By Nancy Bowne
Autumn, often coined “Spooky Season,” contains crisp, cool air, brings fun to local farms with corn mazes and has its costume dress ups and haunted houses. So much of the season is built on tradition, yet it gets us newly festive every time. After all, the holidays keep us on track throughout the course of the year.
One of the traditions this time of year is built on is fear — the emotion that emits such question and intrigue into the dark side of this season.
Throughout Halloween, our fears are tested, or even rejuvenated, in the form of haunted hayrides, haunted mazes and haunted houses that catch our attention. But why?
A couple of years ago, I went to my first haunted hayride with a group of friends. While the experience was terrifying, we were all excited about getting scared. I gripped my friend’s arm the entire time, especially when people with chainsaws came out. But after a while, we got out and laughed over our fear.
Do these activities provide a way to cope with fear? Are we afraid of these situations or about how we will react when our instincts will overcome us?
I believe these fall festivities are a way of doing a reality check. We all have our fantasies and ponderings of dramatic events — we don’t know how we’d react during an apocalypse, but perhaps a haunted hayride would shed some light on our fight or flight instincts.
These activities help us get in touch with how we handle fear. Sometimes, we overcome fear and learn how to handle it, even though they’re not true representation of events.

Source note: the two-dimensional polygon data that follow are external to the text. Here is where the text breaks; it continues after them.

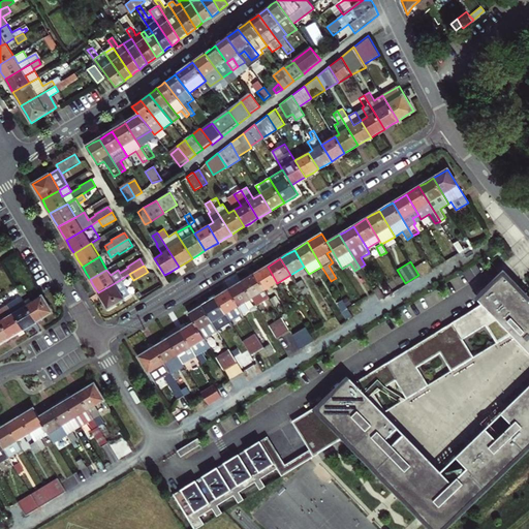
[(265,290),(277,283),(268,267),(260,271),(254,274),(265,290)]
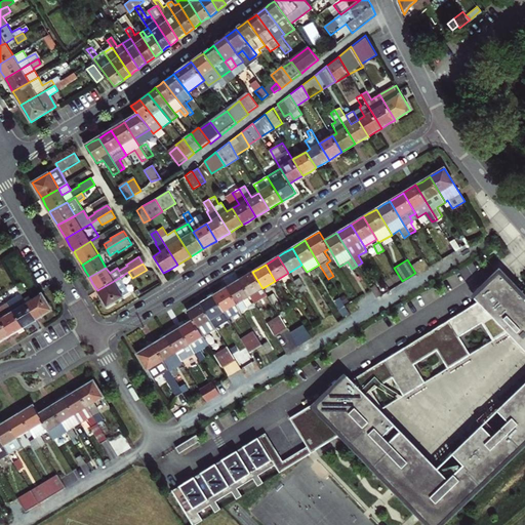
[(263,288),(252,272),(246,276),(239,280),(249,296),(263,288)]
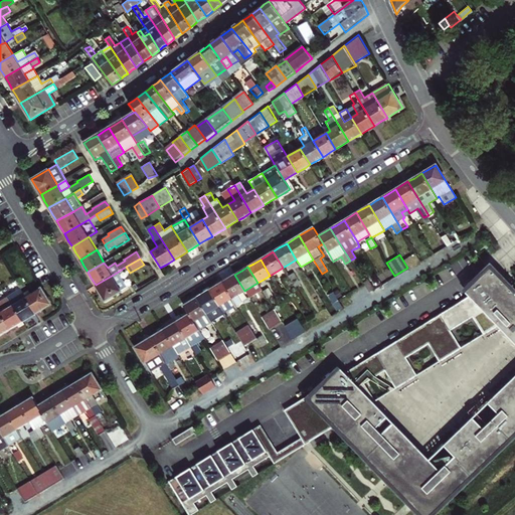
[(306,396),(292,404),(313,439),(336,424),(338,422),(398,488),(423,514),(428,514),(514,434),(514,288),(504,276),(494,267),(469,290),(473,295),(347,371),(342,366),(306,396)]
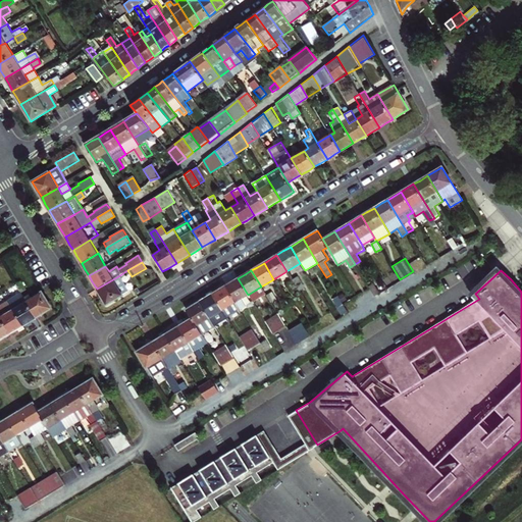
[(118,276),(97,289),(101,296),(106,305),(127,292),(118,276)]
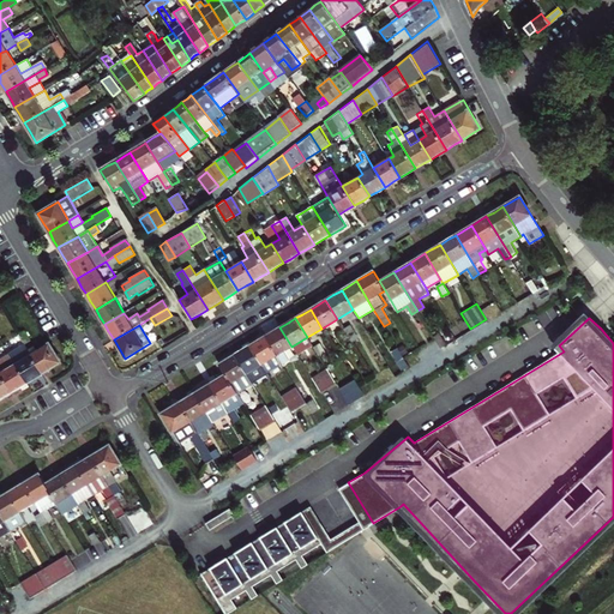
[(349,326),(343,330),(349,339),(355,336),(349,326)]
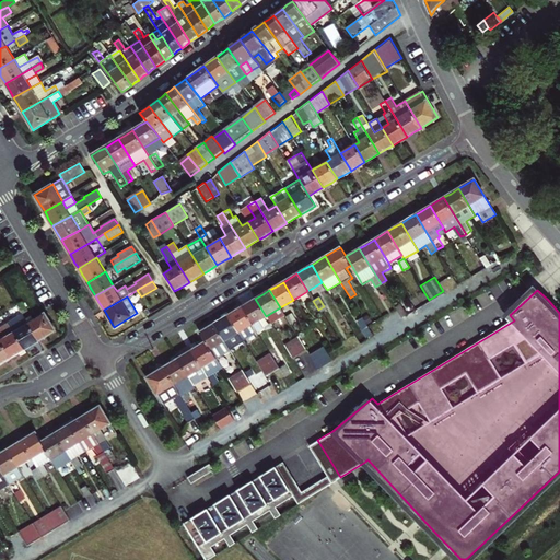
[(259,321),(266,316),(255,299),(247,303),(241,307),(257,333),(265,328),(259,321)]
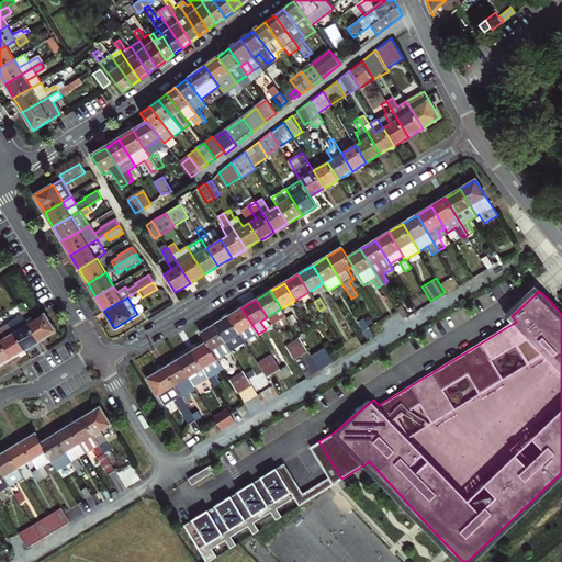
[(23,302),(17,306),(22,315),(27,311),(23,302)]
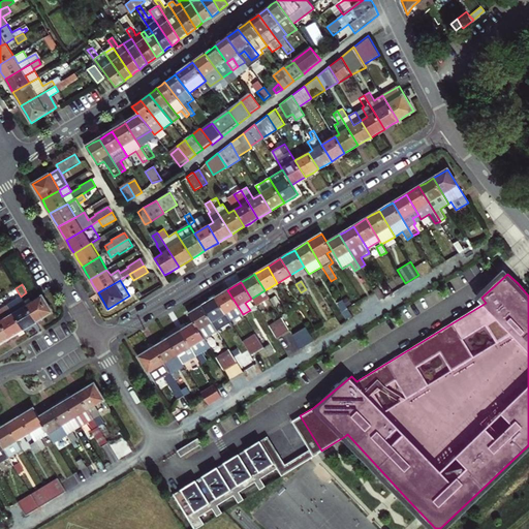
[(301,292),(296,284),(290,287),(294,296),(301,292)]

We get this same feeling about horror movies. If you are like me, even the slightest scary scene in a Disney movie can freak you out. Watching horror movies like “Insidious” with friends in the lounge becomes hilarious. I would always scream at the jump scares, but looking back, I can now appreciate its dark humor and obnoxious dialogue. Perhaps, it is in the face of fear that we can discover a camaraderie with companions and friends nearby.
Through maturity, time or practice, we overcome some of our fears, whether it is eating broccoli, riding a roller coaster or seeing your traditional Halloween monsters like vampires, werewolves and witches.
We cope with the supernatural so we hope to persist and feel braver. So, this Halloween, consider why we set up ghouls, witches and the paranormal and how this truly affects us.